Acara tersebut digelar sebagai wujud dukungan terhadap visi “Membangun dari Desa dan dari Bawah untuk Pertumbuhan Ekonomi, Pemerataan, dan Pemberantasan Kemiskinan”. Turut hadir Menteri Desa PDT Yandri Susanto, Wakil Menteri Kelautan dan Perikanan Didit Herdiawan Ashaf, Gubernur Jawa Tengah Ahmad Luthfi, Pangdam IV/Diponegoro, Bupati Semarang, serta ratusan perangkat desa dari seluruh Jateng.

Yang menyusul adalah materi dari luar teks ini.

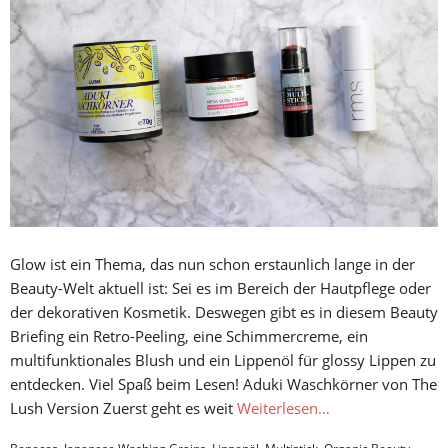
Glow ist ein Thema, das nun schon erstaunlich lange in der
Beauty-Welt aktuell ist: Sei es im Bereich der Hautpflege oder
der dekorativen Kosmetik. Deswegen gibt es in diesem Beauty
Briefing ein Retro-Peeling, eine Schimmercreme, ein
multifunktionales Blush und ein Lippenöl für glossy Lippen zu
entdecken. Viel Spaß beim Lesen! Aduki Waschkörner von The
Lush Version Zuerst geht es weit
Weiterlesen…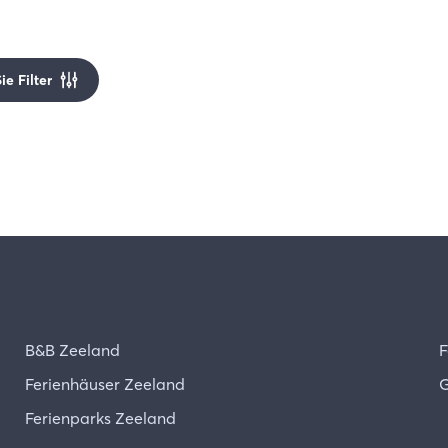
e Filter
B&B Zeeland
F
Ferienhäuser Zeeland
G
Ferienparks Zeeland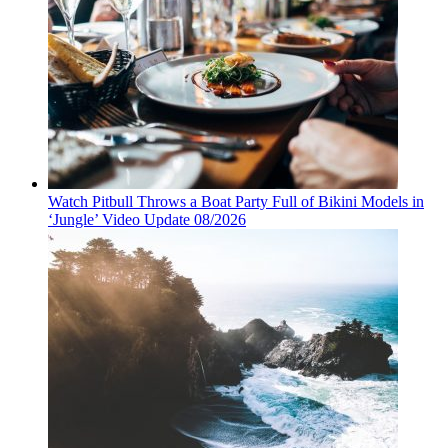
Watch Pitbull Throws a Boat Party Full of Bikini Models in
‘Jungle’ Video Update 08/2026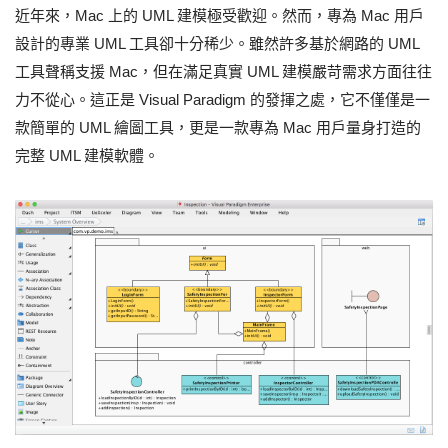
近年來，Mac 上的 UML 建模極受歡迎。然而，專為 Mac 用戶
設計的專業 UML 工具卻十分稀少。雖然許多基於網路的 UML
工具聲稱支援 Mac，但在滿足真實 UML 建模嚴苛需求方面往往
力不從心。這正是 Visual Paradigm 的發揮之處，它不僅僅是一
款簡單的 UML 繪圖工具，更是一款專為 Mac 用戶量身打造的
完整 UML 建模軟體。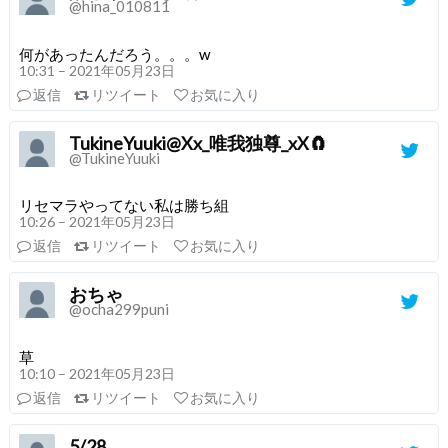
@hina_010811
何があったんだろう。。。w
10:31 – 2021年05月23日
返信
リツイート
お気に入り
TukineYuuki@Xx_唯我独尊_xX🧲
@TukineYuuki
リセマラやってない私は勝ち組
10:26 – 2021年05月23日
返信
リツイート
お気に入り
おちゃ
@ocha299puni
草
10:10 – 2021年05月23日
返信
リツイート
お気に入り
5/28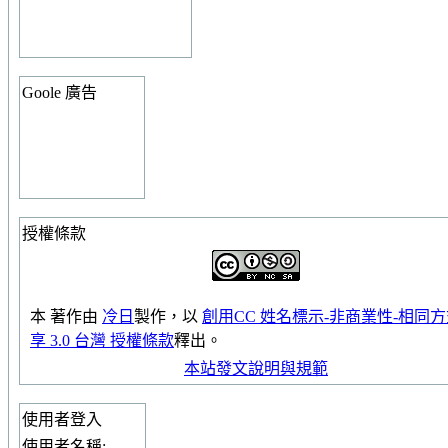
Goole 廣告
授權條款
本
著作
由
冷日
製作，以
創用CC 姓名標示-非商業性-相同
享 3.0 台灣 授權條款
釋出。
本站發文說明與規範
使用者登入
使用者名稱: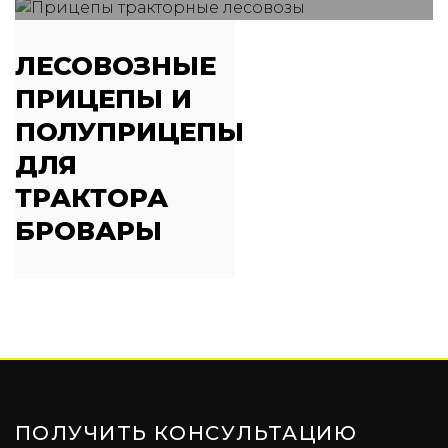
ЛЕСОВОЗНЫЕ
ПРИЦЕПЫ И
ПОЛУПРИЦЕПЫ
ДЛЯ
ТРАКТОРА
БРОВАРЫ
ПОЛУЧИТЬ КОНСУЛЬТАЦИЮ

Gubernur Jateng Ahmad Luthfi melaporkan bahwa pertumbuhan ekonomi provinsi ini mencapai 5,89 persen pada triwulan I-2026, melampaui rata-rata nasional sebesar 5,61 persen. Capaian ini didukung penguatan lembaga ekonomi di tingkat desa.
Hingga saat ini, di Jawa Tengah telah terbentuk 8.523 unit KDMP. Sebanyak 63 di antaranya bermitra dengan Sentra Pelayanan Pangan dan Gizi (SPPG), 53 bekerja sama dengan Badan Usaha Milik Desa (Bumdes), dan 278 menjalin kerja sama dengan Bulog dengan nilai transaksi mencapai lebih dari Rp17 miliar. Selain itu, dari 4.328 SPPG yang terdaftar, 2.165 unit sudah beroperasi dan 1.998 di antaranya telah memenuhi standar yang ditetapkan.

Ketua Umum DPP Papdesi Wargiyati menambahkan, berdasarkan aspirasi perangkat desa, KDMP diharapkan dapat menjadi pemasok bahan baku bagi program Makan Bergizi Gratis (MBG). “Jika terealisasi, maka roda perekonomian di desa akan berputar lebih cepat dan memberikan manfaat langsung bagi warga,” ujarnya.